The available models are implemented in the file models.py:

  • DQN
  • Dueling DQN

utils.py

This file contains utility functions and classes:

  • Replay Memory, used to store experiences in the form e = (state, action, reward, new_state, done)
  • Environment Wrapper, which handles the conversions between numpy arrays and torch tensors

Usage

Running

python3 moon-landing.py -h

displays a help message with all the customizable parameters and their syntax.

usage: moon-landing.py [-h] [--model {dqn,fixed_dqn,double_dqn,dueling_dqn}] (-t | -f FILE) [-v {0,1,2,3}] [-r] [-b BATCH_SIZE] [-m MEMORY_SIZE] [--gamma GAMMA] [--lr LR] [--episodes EPISODES]
                       [--target-sync-freq TARGET_SYNC_FREQ] [--learn-freq LEARN_FREQ] [--decay DECAY]

optional arguments:
  -h, --help            show this help message and exit
  --model {dqn,fixed_dqn,double_dqn,dueling_dqn}
                        Model to be used. One between dqn, double_dqn and dueling_dqn (default: dqn)
  -t, --train           if present, train the chosen agent; if not, test it
  -f FILE, --file FILE  Use the weights stored in the given file. Required if in testing mode
  -v {0,1,2,3}, --verbose {0,1,2,3}
                        Verbose mode. One between 0 (no plots, no logs, no video), 1 (yes plots, no logs, no video), 2 (yes plots, yes logs, no video), 3 (yes to all). Considered only in training mode
                        (default: 2)
  -r, --render          Render video of the environment. Considered only in test mode
  -b BATCH_SIZE, --batch_size BATCH_SIZE
                        size of the batch used to perform training (default: 64)
  -m MEMORY_SIZE, --memory-size MEMORY_SIZE
                        maximum size of the replay memory buffer (default: 100000)
  --gamma GAMMA         discount rate for the q-values update (default: 0.99)
  --lr LR               learning rate (default: 0.001)
  --episodes EPISODES   Number of episodes to perform training on.
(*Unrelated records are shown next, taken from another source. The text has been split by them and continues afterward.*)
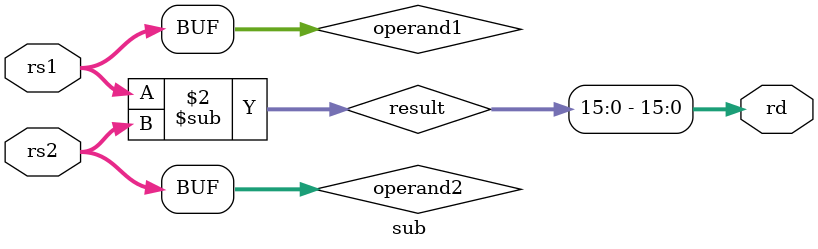
<source format=sv>
/*module sub(rs1,rs2,sub_rd);
  parameter N=16;
  input [N-1:0] rs1, rs2;            
  output reg [N-1:0] sub_rd;

      genvar i;
      for(i=0;i<N;i++)begin
          xor x2(sub_rd[i],rs1[i],rs2[i]);
  end
endmodule*/


module sub(rs1, rs2, rd);
input [15:0] rs1, rs2; //rs1,rs2 are 16-bit values
output reg [15:0] rd; //rd is 16-bit value

reg [15:0] operand1, operand2; //stores the rs1 and rs2 values
reg [16:0] result; //stores result of the subtraction of "operand2" from "operand1"

always @(*) begin
operand1 = rs1; //assigns the input value to operand1
operand2 = rs2; //assigns the input value to operand2
result = operand1 - operand2;
rd = result[15:0];
end
endmodule

</source>
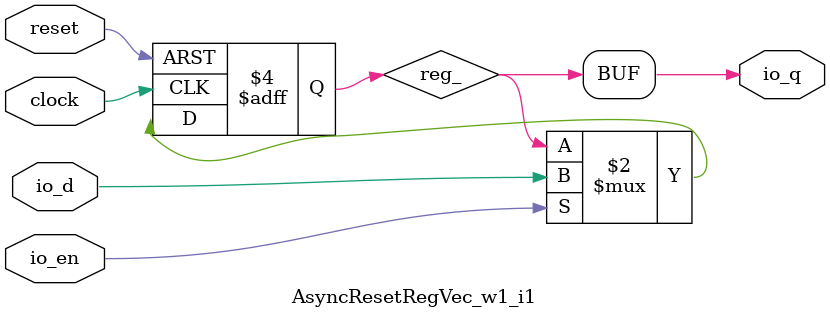
<source format=v>
module AsyncResetRegVec_w1_i1(
  input   clock,
  input   reset,
  input   io_d,
  output  io_q,
  input   io_en
);
`ifdef RANDOMIZE_REG_INIT
  reg [31:0] _RAND_0;
`endif 
  reg  reg_; 
  assign io_q = reg_; 
  always @(posedge clock or posedge reset) begin
    if (reset) begin 
      reg_ <= 1'h1; 
    end else if (io_en) begin 
      reg_ <= io_d;
    end
  end
`ifdef RANDOMIZE_GARBAGE_ASSIGN
`define RANDOMIZE
`endif
`ifdef RANDOMIZE_INVALID_ASSIGN
`define RANDOMIZE
`endif
`ifdef RANDOMIZE_REG_INIT
`define RANDOMIZE
`endif
`ifdef RANDOMIZE_MEM_INIT
`define RANDOMIZE
`endif
`ifndef RANDOM
`define RANDOM $random
`endif
`ifdef RANDOMIZE_MEM_INIT
  integer initvar;
`endif
`ifndef SYNTHESIS
`ifdef FIRRTL_BEFORE_INITIAL
`FIRRTL_BEFORE_INITIAL
`endif
initial begin
  `ifdef RANDOMIZE
    `ifdef INIT_RANDOM
      `INIT_RANDOM
    `endif
    `ifndef VERILATOR
      `ifdef RANDOMIZE_DELAY
        #`RANDOMIZE_DELAY begin end
      `else
        #0.002 begin end
      `endif
    `endif
`ifdef RANDOMIZE_REG_INIT
  _RAND_0 = {1{`RANDOM}};
  reg_ = _RAND_0[0:0];
`endif 
  if (reset) begin
    reg_ = 1'h1;
  end
  `endif 
end 
`ifdef FIRRTL_AFTER_INITIAL
`FIRRTL_AFTER_INITIAL
`endif
`endif 
endmodule
</source>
Considered only if in training mode (default: 2000)
  --target-sync-freq TARGET_SYNC_FREQ
                        Number of updates before the network for Q-targets is clones (default: 500)
  --learn-freq LEARN_FREQ
                        After how many steps the agent should update the weights (default: 4)
  --decay DECAY         Espilon decay rule for power decay (default: 0.99)

For example, to train a DQN agent, run

python3 moon-landing.py -t --model dqn

If the agent solves the environment, the weights that achieved the highest 100-episodes mean will be saved as a .pth file in the ./solved folder, with the name of the model and a timestamp with the format YYYYmmdd_HHMM. Then, to test it, run

python3 moon-landing.py --model dqn -f ./path/to/file

In the folder ./solved there are the weight files of some pre-trained agents.